• [DATASET SECTION]
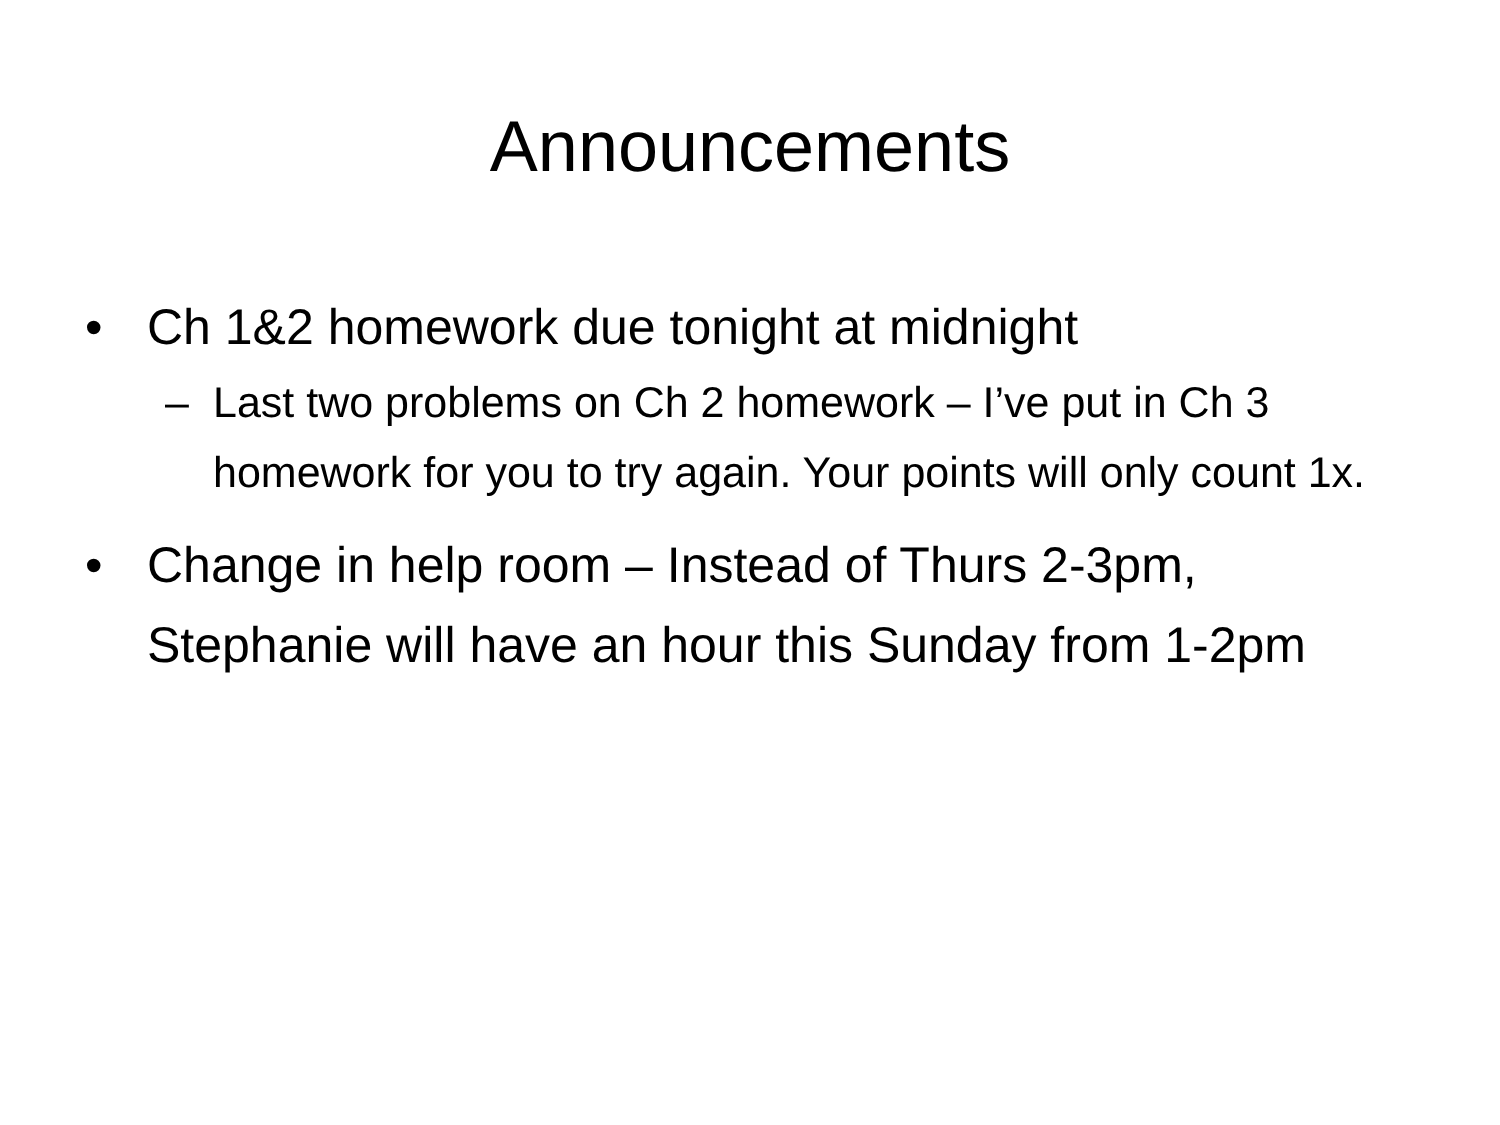Announcements
• Ch 1&2 homework due tonight at midnight
– Last two problems on Ch 2 homework – I’ve put in Ch 3 homework for you to try again. Your points will only count 1x.
• Change in help room – Instead of Thurs 2-3pm, Stephanie will have an hour this Sunday from 1-2pm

• [PROBLEM]
Lines holding "homework" are the ones to copy; find all of them in the listing.

• [WRITTEN RESPONSE]
• Ch 1&2 homework due tonight at midnight
– Last two problems on Ch 2 homework – I’ve put in Ch 3 homework for you to try again. Your points will only count 1x.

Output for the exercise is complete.